‘The Exorcist III’ (1990)
Presented here is a perfect example of a film doomed to fail from the word go. The original ‘Exorcist’ is widely regarded as one of the greatest horror movies ever made. Widely successful and even Oscar-nominated, seemingly a rarity for horror pictures. Warner Brothers quickly greenlit a sequel, which came to light in 1977. John Boorman’s ‘Exorcist II: The Heretic’ is often regarded by critics and fans alike as one of the worst movies ever made.
Seemingly ashamed of how his work had been treated, William Peter Blatty, the author of the original novel on which ‘The Exorcist’ was based, wrote ‘Legion’ in 1983. A standalone sequel to the original book. Soon after, he went on to adapt his book into a screenplay before taking on the task of directing the film himself. Sadly, distributors didn’t want to release ‘Legion’, they wanted ‘Exorcist III’.
The film was heavily altered against Blatty’s original vision. The released film includes lines, scenes, even whole characters which don’t appear in Blatty’s directors cut. Regardless, the film was released in 1990. The film made a profit but was still considered a box office disappointment. Hardly surprising, most people would’ve expected either a rehash of the original or another ‘Exorcist II’. Oh, how wrong they were.

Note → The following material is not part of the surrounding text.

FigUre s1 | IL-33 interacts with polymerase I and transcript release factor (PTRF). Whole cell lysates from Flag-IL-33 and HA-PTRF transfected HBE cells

The title is really the film’s biggest issue. This film is not a sequel to the original. Yes, it has plot connections and characters carried over, but it’s not a sequel in the sense that seeing the first film is at all important. Calling it ‘Exorcist III’ is especially odd considering that both it and the novel it’s based upon completely, and rightfully, ignore the events of ‘Exorcist II’.
Many people today will go into the original film knowing more or less what to expect. Being as famous as it is, it’s been parodied or referenced thousands of times. Even if you’ve never sat down to watch the film, you’ve probably seen enough clips or parodies to get a general sense of the plot. ‘Exorcist III’ is lucky in this regard, as anyone going into it almost certainly won’t know what to expect.
The film has a slow pace, which I think works to its advantage. It takes the time to establish character and mood. It’s a talky piece, going less for the shocks or gore. It’s a very psychological horror film, in the best way possible. As you would expect from a film written by a novelist, the dialogue is snappy and well written.
Performances across the board are amazing. The relationship between George C. Scott and Ed Flanders’ characters early in the film really does have the feeling of two very old friends. The dialogue here is fast and natural sounding, with the actors even talking over each other at times. However, the star of the piece without a doubt is Brad Dourif.
To reveal his role in the film would be a pretty big spoiler, so I’ll be careful with my wording. He isn’t in the film longer than a few minutes, but his performance is simply one of the best I’ve ever seen in any film. All of his scenes are long monologues which last for minutes at a time, but you are simply so captivated by his performance that you won’t notice. You can’t take your eyes off the man.
The film suffers from the same issue as ‘Psycho II’. Both are unfairly dismissed based on their titles, both are sequels to famous originals, both are amazing films in their own right. I’m of the very unpopular opinion that this film is superior to the original. The original is an excellent movie which comes highly recommended from myself, but ‘Exorcist III’ just works so much better for me. How I just wish they’d called it ‘Legion’.
Overall: A masterwork in atmosphere and mood. If you like your horror slow-paced and intelligent, you’d do well to seek this out. Steller performances, excellent writing, skilled direction. No major gore or shocks to put off the squeamish, this is a psychological piece, a thinker’s movie. Do yourself a favour and disregard the title completely. This is not ‘The Exorcist III’, this is ‘Legion’!